Anything referring to “handicapped children” seems to be given free rein in our society which is so stuck on erasing even blatant individual differences—and especially real limitations—in order to promote with “compassion” their agenda of equity. I could go a long way down this path to the bottom, but it would only be a distraction tonight.
The LCTT report by Richard and Garris Davis and myself clarifies this more fully and is included in the material you received. It was mailed to and/or shared in person with dozens of legislators. When legislators are confronted with Act 213’s existence and need for repeal, polite interest has been expressed, but that is short-lived, with endless excuses for how this happened and why it can’t be addressed at this time.
We simply cannot continue to let these “incremental” changes in the LAW be passed—and we cannot “incrementally” undo them in the time left before the public education system has completely finished indoctrinating and destroying our children, taking all truth away from their existence.

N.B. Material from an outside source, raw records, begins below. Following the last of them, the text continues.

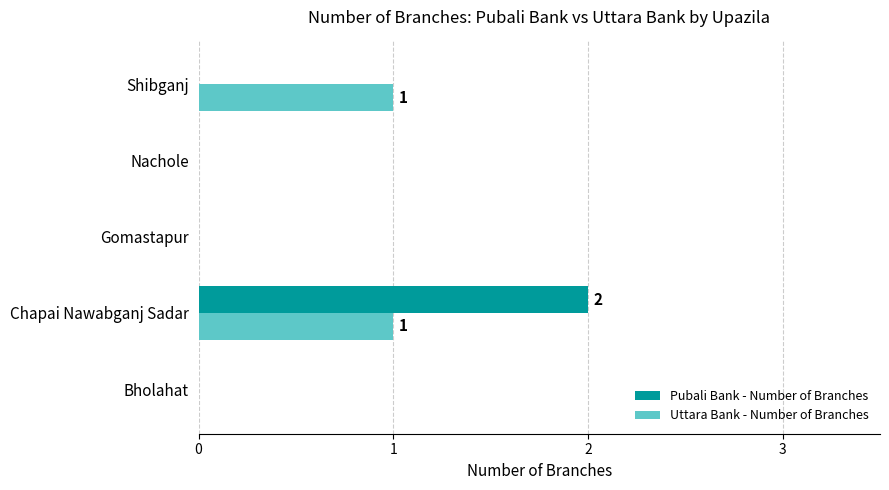

Is it true that Uttara Bank - Number of Branches equals 0 at Nachole?

True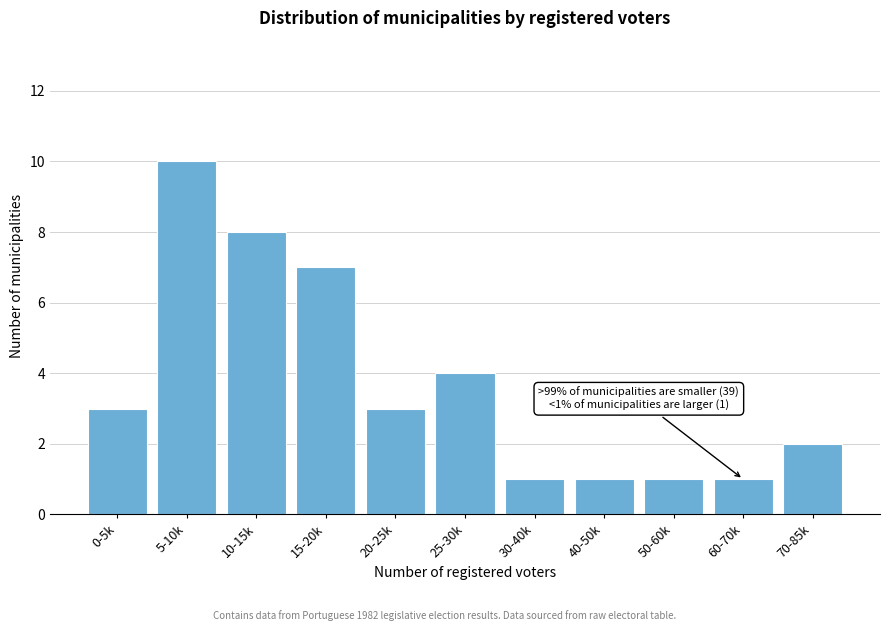

Reading right to left, extract all data points from this chart.

70-85k=2	60-70k=1	50-60k=1	40-50k=1	30-40k=1	25-30k=4	20-25k=3	15-20k=7	10-15k=8	5-10k=10	0-5k=3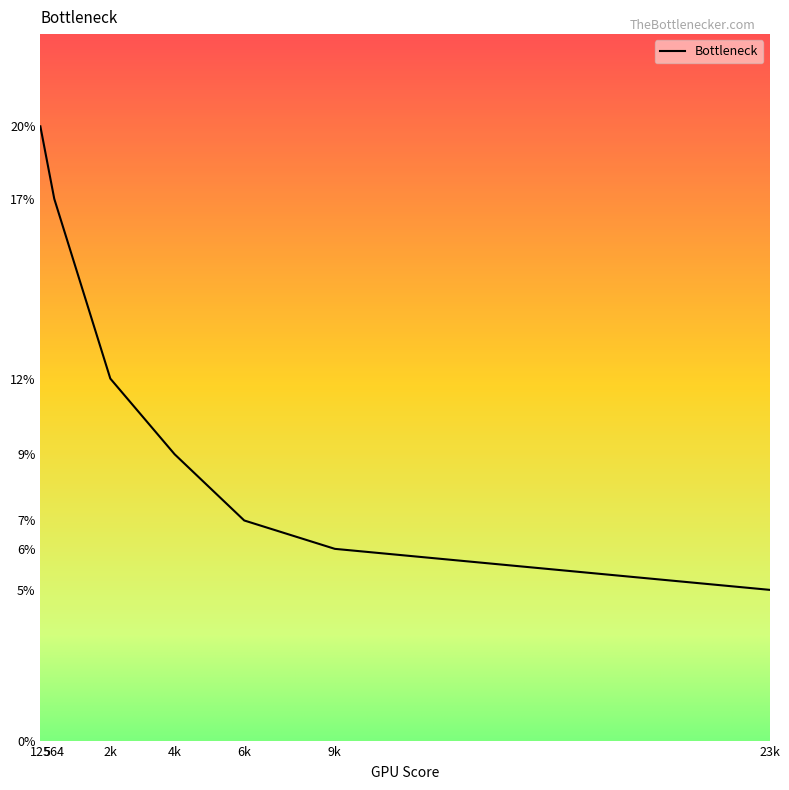

What is the value of the 2nd point from the left?

17.2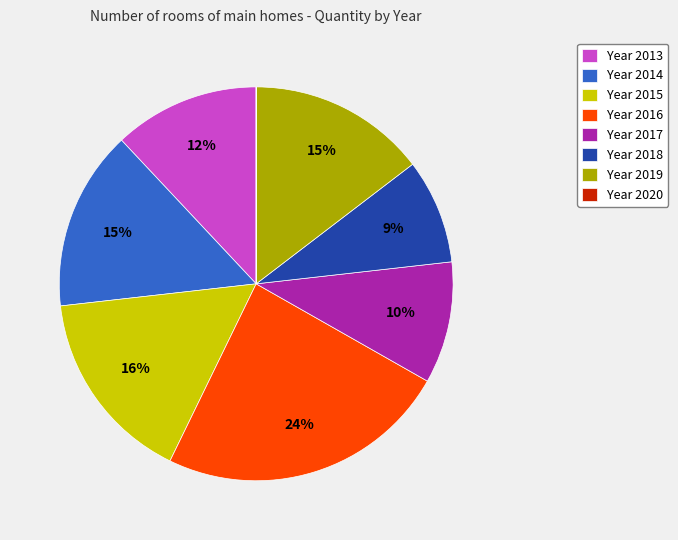

Is the sum of Year 2019 and Year 2013 greater than half?

No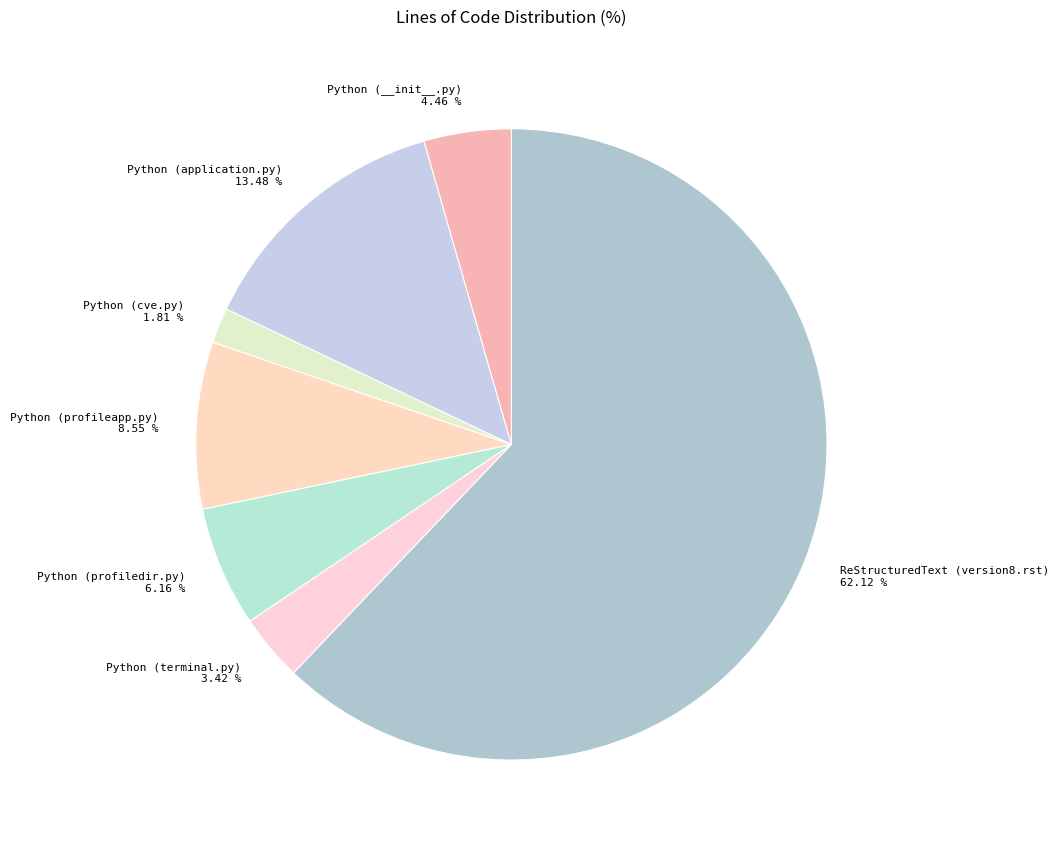

Rank the categories by value from lowest to highest.

Python (cve.py), Python (terminal.py), Python (__init__.py), Python (profiledir.py), Python (profileapp.py), Python (application.py), ReStructuredText (version8.rst)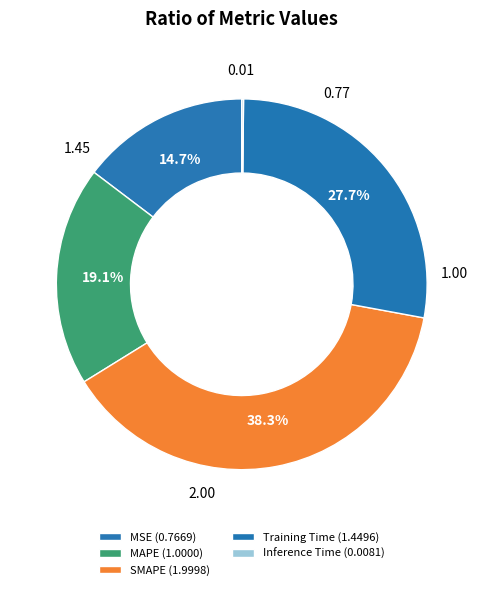

What percentage is the MSE slice, to the nearest percent?

15%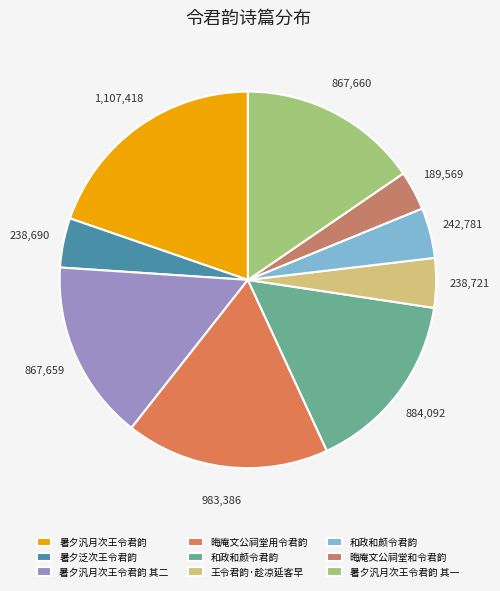

How many segments does this pie chart have?

9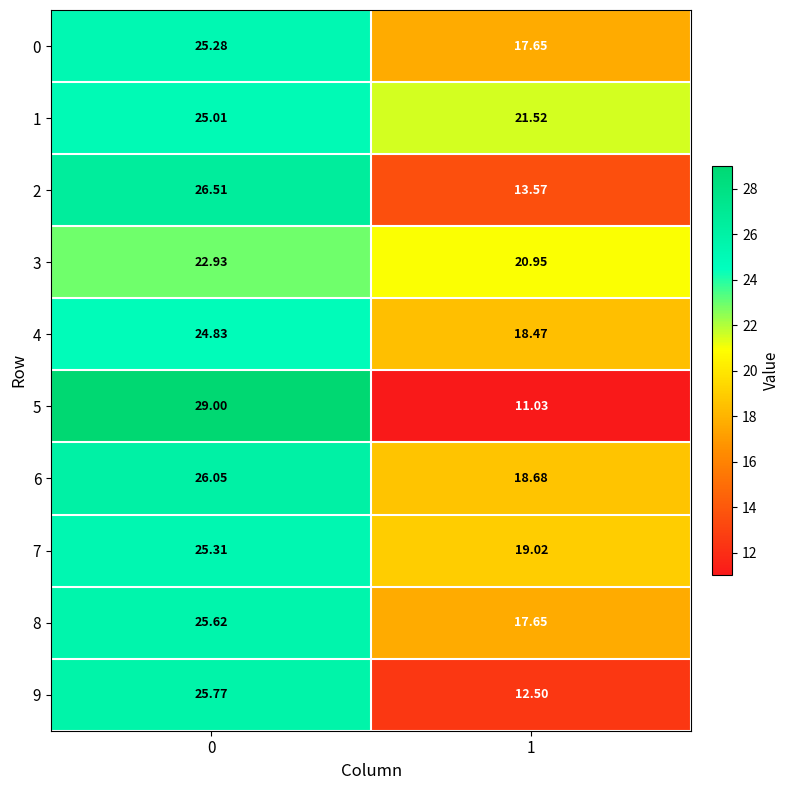

How many distinct data groups are displayed?

10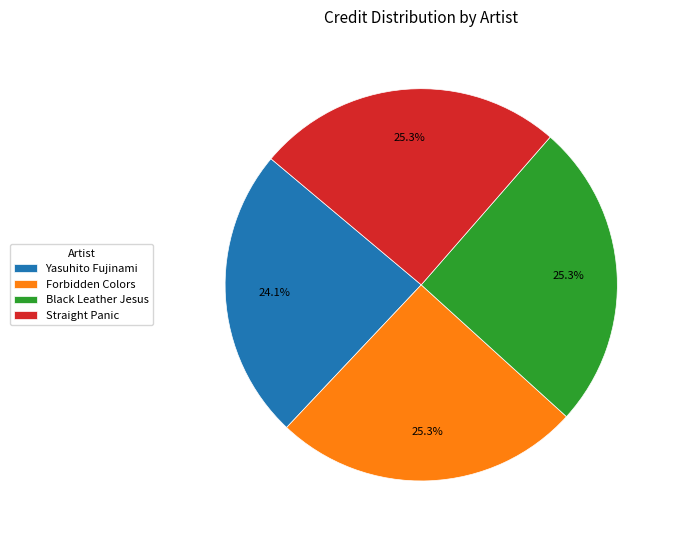

What is the ratio of the value at Straight Panic to the value at Black Leather Jesus?

1.0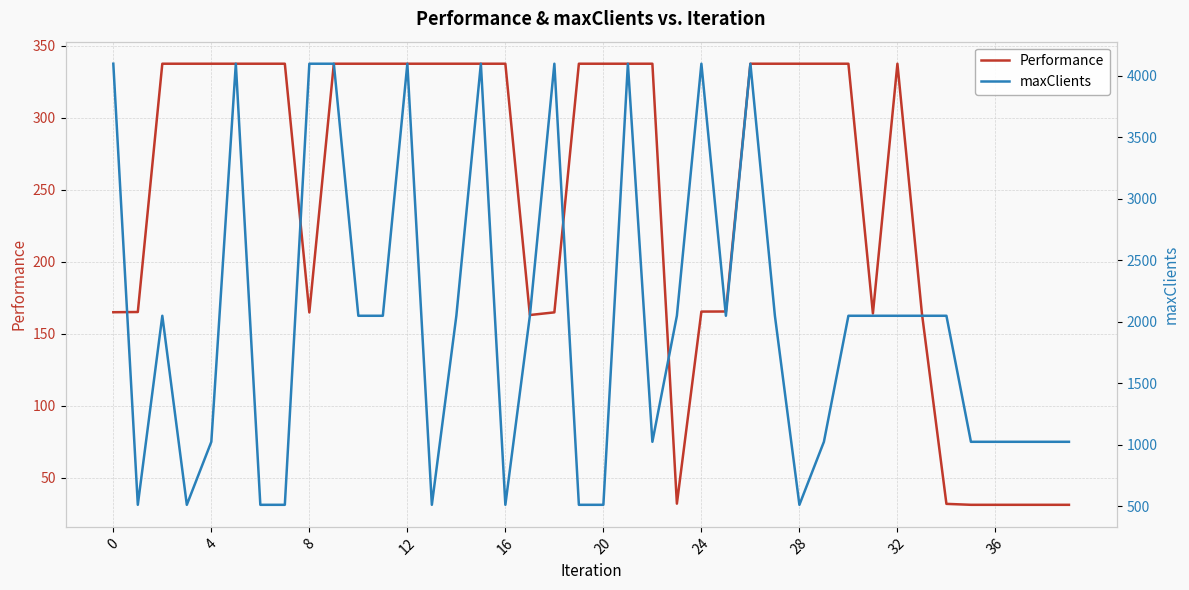

True or false: maxClients and Performance cross at least once.

False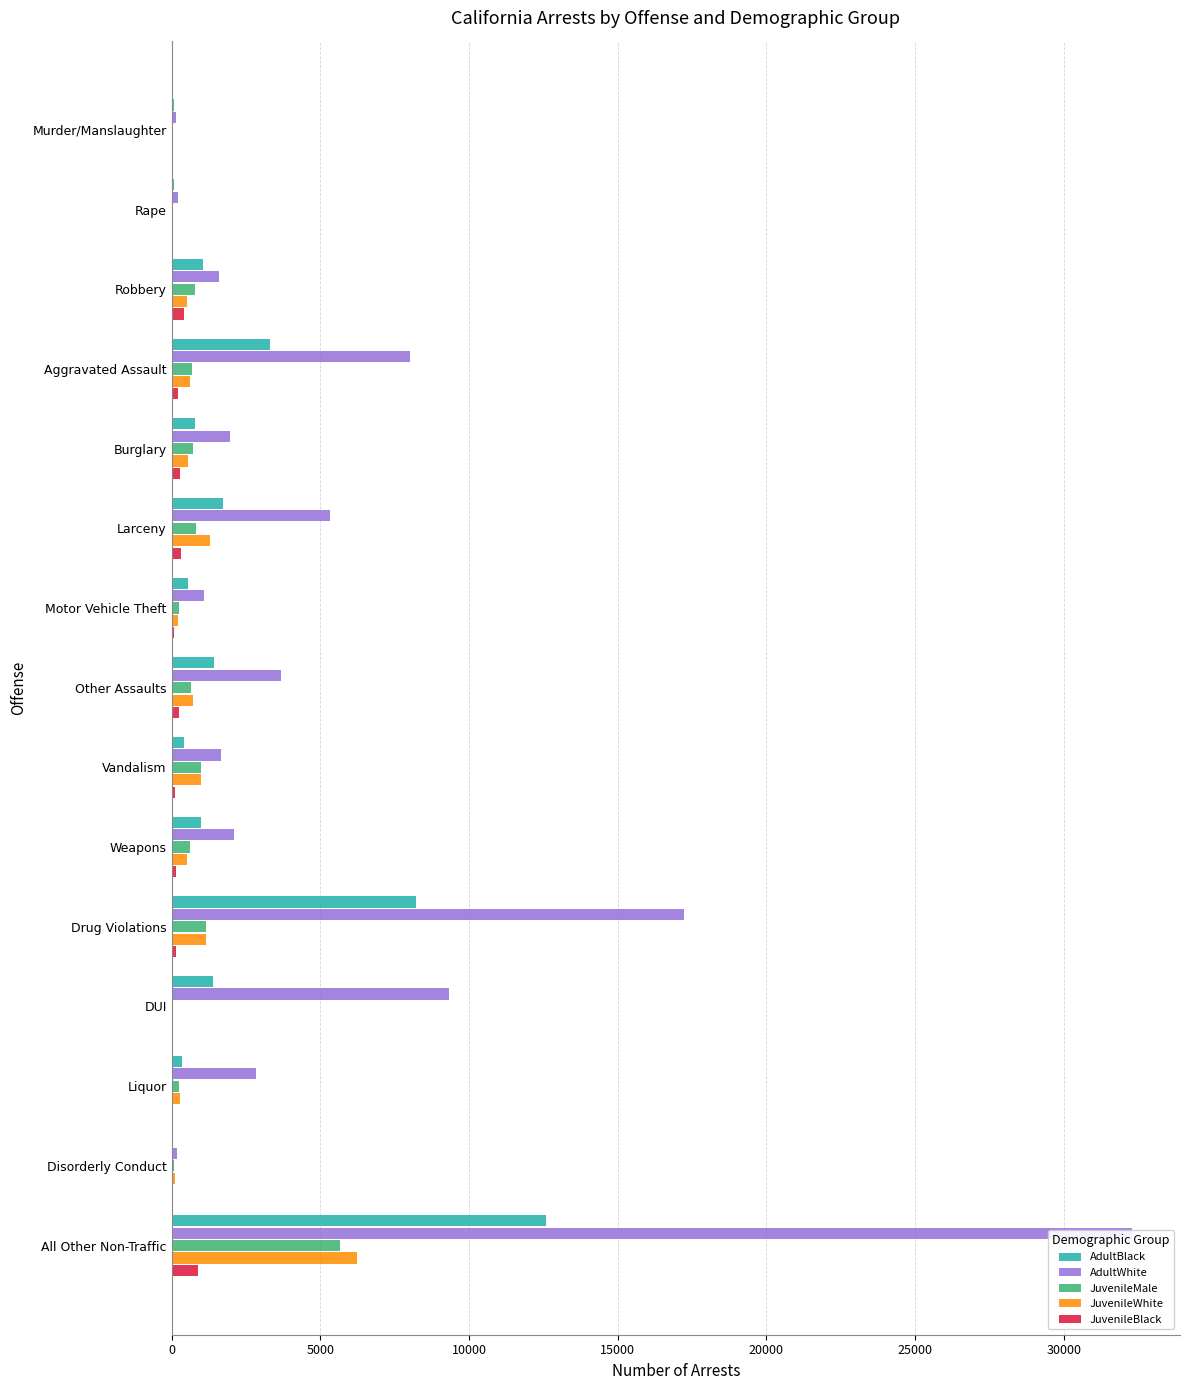

What is the spread (max minus min) of values at All Other Non-Traffic?

31410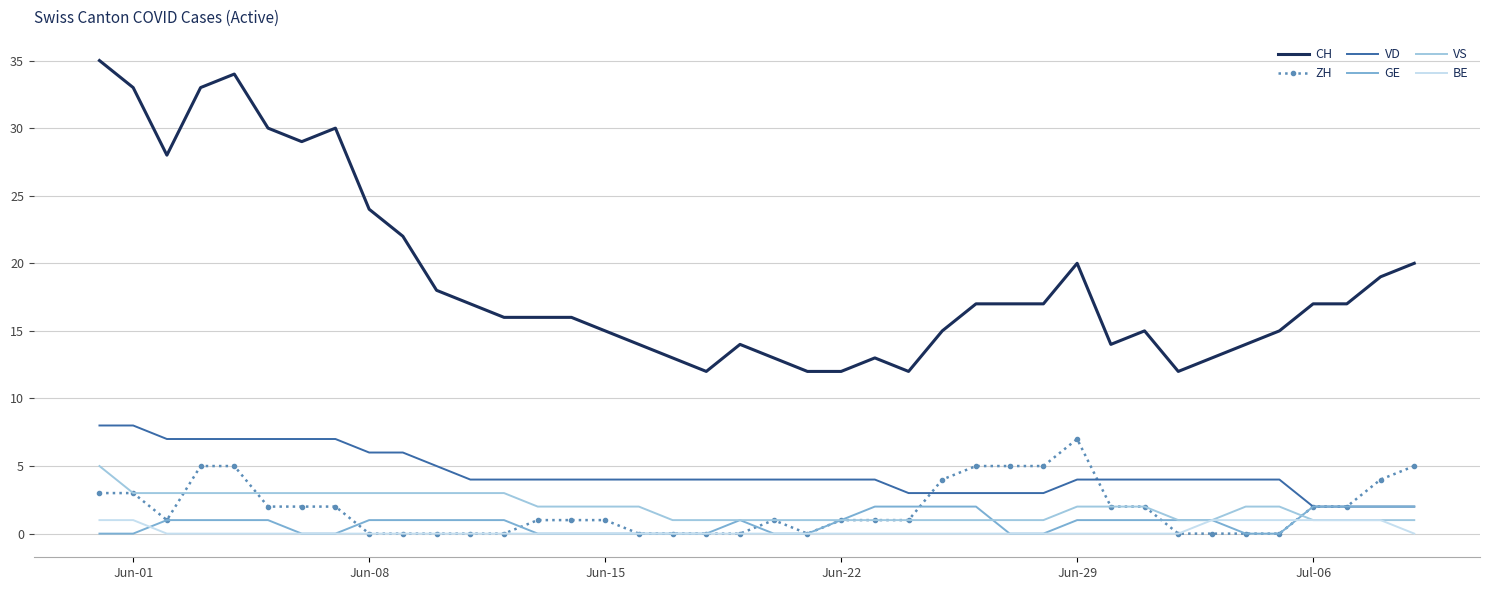

Which series has the largest total across all categories?

CH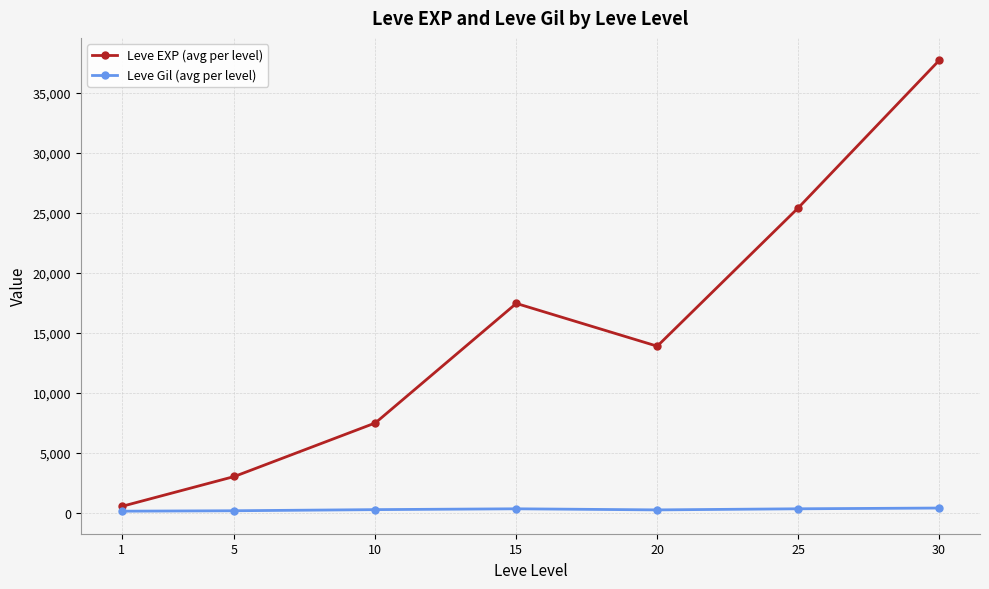

List the series in order of their overall mean, highest first.

Leve EXP (avg per level), Leve Gil (avg per level)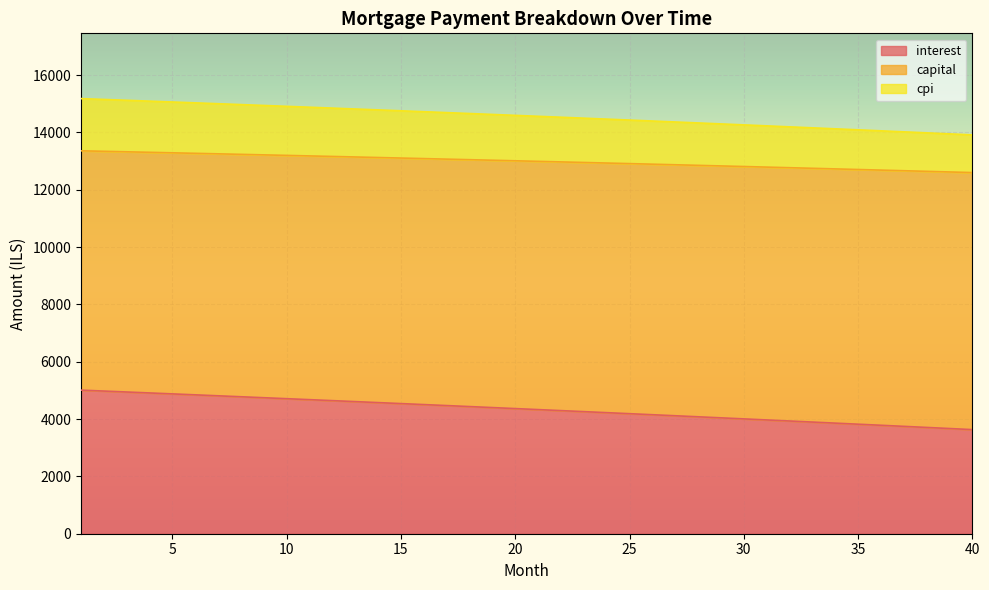

What is the difference between the capital values at 18 and 3?

461.6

Our call to action is for both legislators and every concerned South Carolinian citizen: we must scrutinize proposed legislation more closely. Understand that once a bill is introduced, it will eventually become law that the Left exploits to advance their agendas. The Left isn’t the only faction that hijacks bills—the right, particularly those with left-leaning tendencies, have significantly contributed to the proliferation of laws that have led us to our current situation. We must also promote the repealing of laws, but with vigilance. Even legislation intended to repeal laws can unintentionally pave the way for dangerous proposals.